▶ _Objective_
In the study extract, what software was used for all of the modelling?

Our key research questions are:
(1) To what extent is private schooling associated with Conservative partisanship as measured by voting behaviour and the expression of right-wing attitudes among a cohort of Britain’s ‘40-somethings’?
(2) To what extent do early life social, material and cultural circumstances account for these differences?
(3) To what extent does university education mediate any difference in voting and attitudes among the state and privately educated?
(4) Do these patterns vary according to sex?
Sample Source and Analytical Approach
All of our analyses are based upon a single birth cohort of individuals who were born in 1970 and followed through their lives until the age of 42 years (University of London, Institute of Education, Centre for Longitudinal Studies, 2022). The BCS70 datasets are available to bona fide researchers via the UK Data Service. In Britain during this historical period cohort members (between the ages of 9 and 27 years) and their families experienced 18 years of uninterrupted Conservative government. The year of 1997 (the first voting record for BCS70 CMs) witnessed the election of Tony Blair and ‘New Labour’ who were to remain in power until 2010 (our fourth and final voting record) when a Conservative and Liberal coalition was formed under David Cameron.
Our analysis adopts a path analytic framework that captures the temporal ordering among the potential influences upon our two outcome variables: a count of whether or not a CM cast a vote for the Conservatives across each of four General Elections held in 1997, 2001, 2005 and 2010 and a CM’s left–right attitude score aged 42 years (in 2012) based on the summation of three Likert scaled items. None of these key variables were imputed in order to be totally confident about the actual type of school attended, actual number of votes cast for the Conservatives and political attitudes. Consequently, the analyses are based on samples of 6917 (3267 men and 3650 women) BCS70 members in 2012 resident in England & Wales. All modelling was conducted using MPlus version 7.4 (Muthén and Muthén, 2012) and employing a weighted least square mean and variance adjusted (WLSMV) estimator across 20 replications of ‘filled in’ data under multiple imputation (Kenward and Carpenter, 2013) to handle any item non-response for variables apart from type of school attended and our outcomes (Silverwood et al., 2020). In addition to the variables used in the analysis we also included a set of auxiliary variables in order to enhance the estimation of missing values. These variables are listed in Table A I in the Online Appendix. In addition to the constraint on sample selection for key analytical variables the selection of auxiliary variables was conditional on CMs having a complete set of birth characteristics. To assess ‘model fit’ we adopt three conventional criteria for assessing model fit: the Root Mean Square Error of Approximation (RMSEA), the Comparative Fit Index (CFI) and the Tucker Lewis Index (TLI) (Brown, 2006; Hu and Bentler, 1999). Typically, a model would be regarded as ‘acceptable’ if RMSEA < 0.08; CFI > 0.90 and TLI > 0.90.

▶ _Provided records_
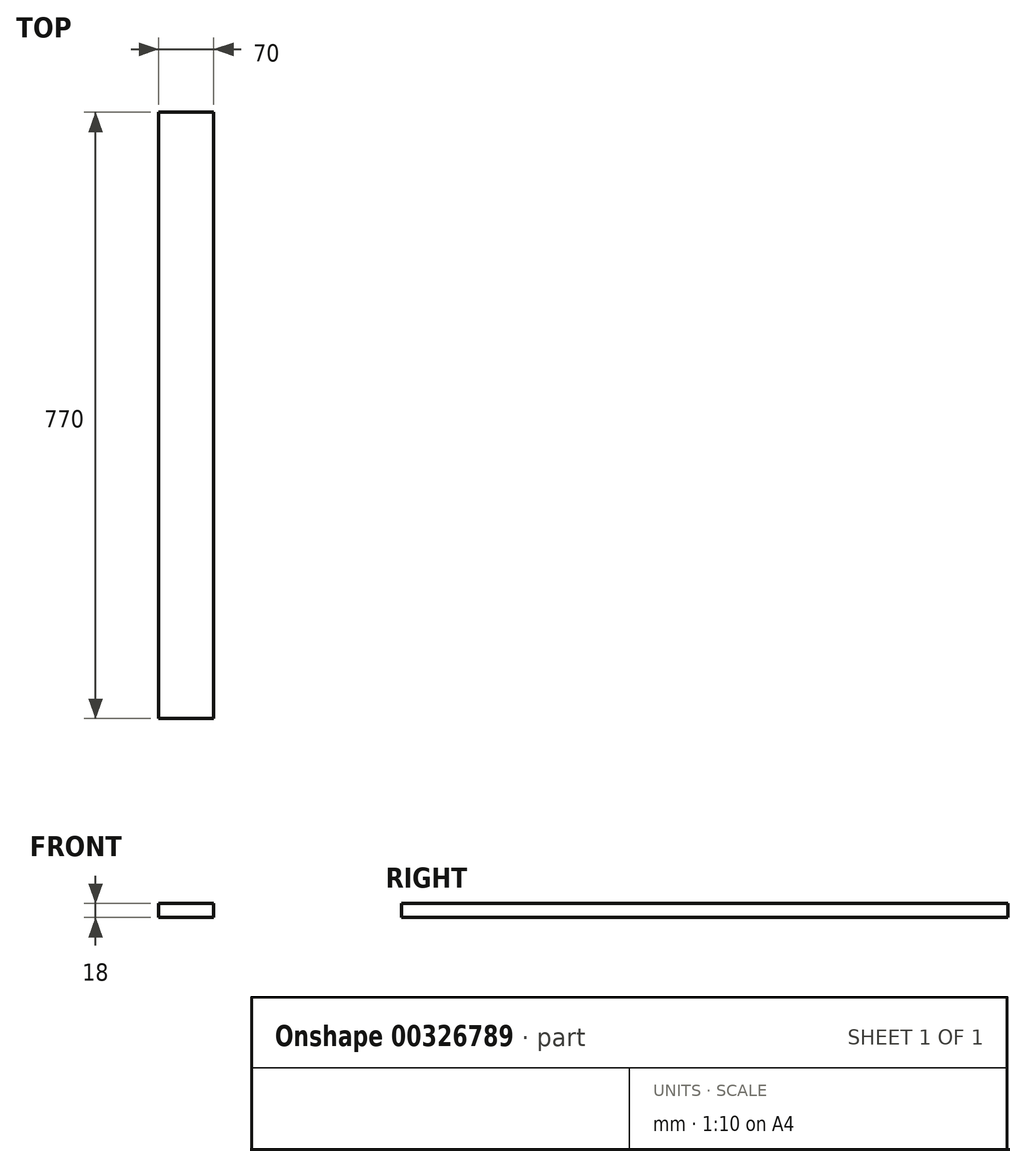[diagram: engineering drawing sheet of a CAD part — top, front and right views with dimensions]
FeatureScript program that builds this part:
annotation { "Feature Type Name" : "Feature", "Feature Type Description" : "" }
export const myFeature = defineFeature(function(context is Context, id is Id, definition is map)
    precondition{}
    {
        {
            var Q0;
            Q0=qCreatedBy(makeId("Top.planeOp"),FACE);
            var sketch = newSketch(context, id + "F0", { "sketchPlane" : qUnion([Q0])});
            skLineSegment(sketch, "E0.bottom", {"start": v(0, 0) * mm, "end": v(70, 0) * mm});
            skLineSegment(sketch, "E0.top", {"start": v(0, 770) * mm, "end": v(70, 770) * mm});
            skLineSegment(sketch, "E0.left", {"start": v(0, 0) * mm, "end": v(0, 770) * mm});
            skLineSegment(sketch, "E0.right", {"start": v(70, 0) * mm, "end": v(70, 770) * mm});
            skSolve(sketch);
        }
        {
            var Q0;
            Q0=qSketchRegion(id+"F0",true);
            extrude(context, id + "F1", {"entities" : qUnion([Q0]), "depth" : 18 * mm});
        }
    });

▶ _Written reply_
MPlus version 7.4